Si on veut utiliser le «créneau» des XL-Heures pour évangéliser, il faudrait absolument les transformer et devenir créatifs. A leur époque, les XL-Heures étaient une innovation pour susciter la foi des chrétiens. Il ne faut plus laisser croire que le St-Sacrement puisse être considéré comme un objet magique dont on vient capter la force bénéfique. Une de mes amies soucieuses de ce qui se passe durant les XL-Heures, propose de créer, à côté, un espace pour l'animation spirituelle, avec des temps d'enseignement sur l'eucharistie, le Christ, la vie chrétienne qui peuvent se prolonger en adoration... Un temps qui donne d'une certaine manière les bases de la foi. Mais il faut aller plus loin. Il serait souhaitable d'offrir un accompagnement spirituel simultané aux personnes qui y participent. Il faut offrir un accueil, y prévoir des animations spirituelles, des enseignements, l'écoute et l'accompagnement.

Le Saint-Sacrement est exposé tous les jours au Montmartre.

Pourquoi cela ne suscite-t-il pas le même engouement ?

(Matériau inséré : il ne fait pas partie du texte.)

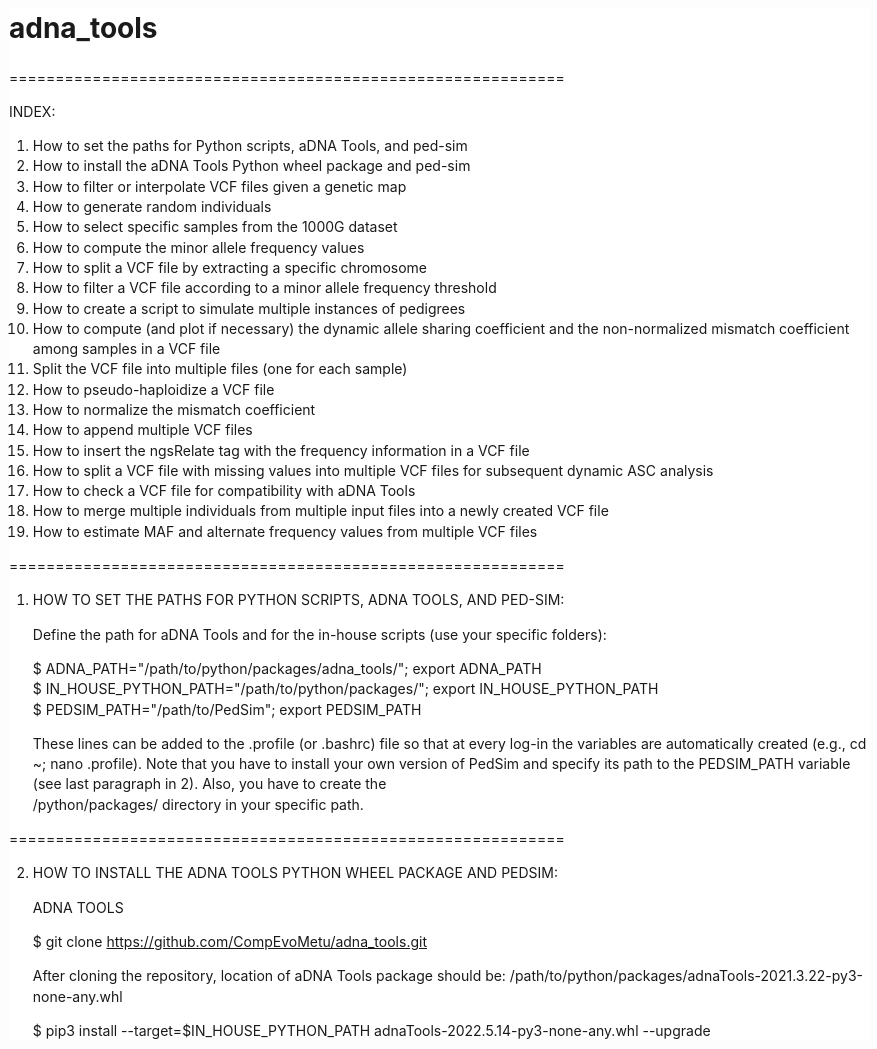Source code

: # adna_tools

============================================================

INDEX:

 1) How to set the paths for Python scripts, aDNA Tools, and ped-sim
 2) How to install the aDNA Tools Python wheel package and ped-sim
 3) How to filter or interpolate VCF files given a genetic map
 4) How to generate random individuals
 5) How to select specific samples from the 1000G dataset
 6) How to compute the minor allele frequency values
 7) How to split a VCF file by extracting a specific chromosome
 8) How to filter a VCF file according to a minor allele frequency threshold
 9) How to create a script to simulate multiple instances of pedigrees
10) How to compute (and plot if necessary) the dynamic allele sharing coefficient and the non-normalized mismatch coefficient among samples in a VCF file
11) Split the VCF file into multiple files (one for each sample)
12) How to pseudo-haploidize a VCF file
13) How to normalize the mismatch coefficient
14) How to append multiple VCF files
15) How to insert the ngsRelate tag with the frequency information in a VCF file
16) How to split a VCF file with missing values into multiple VCF files for subsequent dynamic ASC analysis
17) How to check a VCF file for compatibility with aDNA Tools
18) How to merge multiple individuals from multiple input files into a newly created VCF file
19) How to estimate MAF and alternate frequency values from multiple VCF files

============================================================

1) HOW TO SET THE PATHS FOR PYTHON SCRIPTS, ADNA TOOLS, AND PED-SIM:

   Define the path for aDNA Tools and for the in-house scripts (use your specific folders):

   $ ADNA_PATH="/path/to/python/packages/adna_tools/"; export ADNA_PATH                                                                  
   $ IN_HOUSE_PYTHON_PATH="/path/to/python/packages/"; export IN_HOUSE_PYTHON_PATH                                                                          
   $ PEDSIM_PATH="/path/to/PedSim"; export PEDSIM_PATH

   These lines can be added to the .profile (or .bashrc) file so that at every log-in the variables are automatically created (e.g., cd ~; nano .profile).
   Note that you have to install your own version of PedSim and specify its path to the PEDSIM_PATH variable (see last paragraph in 2). Also, you have to create the    
   /python/packages/ directory in your specific path.

============================================================

2) HOW TO INSTALL THE ADNA TOOLS PYTHON WHEEL PACKAGE AND PEDSIM:

   ADNA TOOLS

   $ git clone https://github.com/CompEvoMetu/adna_tools.git
   
   After cloning the repository, location of aDNA Tools package should be: /path/to/python/packages/adnaTools-2021.3.22-py3-none-any.whl
   
   $ pip3 install --target=$IN_HOUSE_PYTHON_PATH adnaTools-2022.5.14-py3-none-any.whl --upgrade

Le Montmartre attire les gens. C'est dans un cadre où il y a une vie religieuse autour. Il n'y a pas que l'exposition du St-Sacrement, il y a la messe, des temps de prière organisés.... On sent qu'il y a une communauté qui vit là et qui est présente. Les XL-Heures, rituel bien ancré dans la tradition populaire, est devenu un must. C'est un rendez-vous où les gens vivent une expérience à la fois très individualiste et collective, qui est importante pour eux, sans qu'on puisse pour autant parler d'expérience communautaire. Quand je disais au départ qu'il y a quelque chose de magique dans les XL-Heures, c'est parce que pour beaucoup de personnes, l'eucharistie exposée durant cette période a un pouvoir spécial. A croire justement que ce n'est pas le même Christ qui est exposé au Montmartre. C'est cette mentalité qu'il faut éclairer, changer. Pas seulement les rituels, mais d'abord et surtout la foi dans la personne du Christ.

Est-ce à dire qu'il faille décourager ces pratiques ?

Je ne dis pas cela. Ce qu'il faut, c'est encadrer les gens, mettre en valeur la dimension spirituelle, leur permettre de vivre une expérience de foi à travers ces pratiques. C'est d'ailleurs le sens même de l'inculturation. Je ne donne de leçon à personne. Je parle de la mission de l'Eglise. Elle concerne aussi bien les prêtres que les laïcs engagés dans la pastorale. Il s'agit, ensemble, de voir comment on peut utiliser les XL-Heures et les pelerinaz populaires comme moyens et lieux d'évangélisation.

Et puis, tous ces rituels bien installés risquent de focaliser notre attention sur la sauvegarde de traditions venues du passé et nous empêcher peut-être de voir que l'Eglise vit un tournant, avec de grands défis à relever. Ce qui est important, c'est l'Église d'aujourd'hui et à venir, avec des chrétiens qui pratiquent l'adoration pour exercer plus de responsabilités dans l'Eglise et aussi dans la société. A l'image de Jésus, qui se retirait pour prier avant d'agir.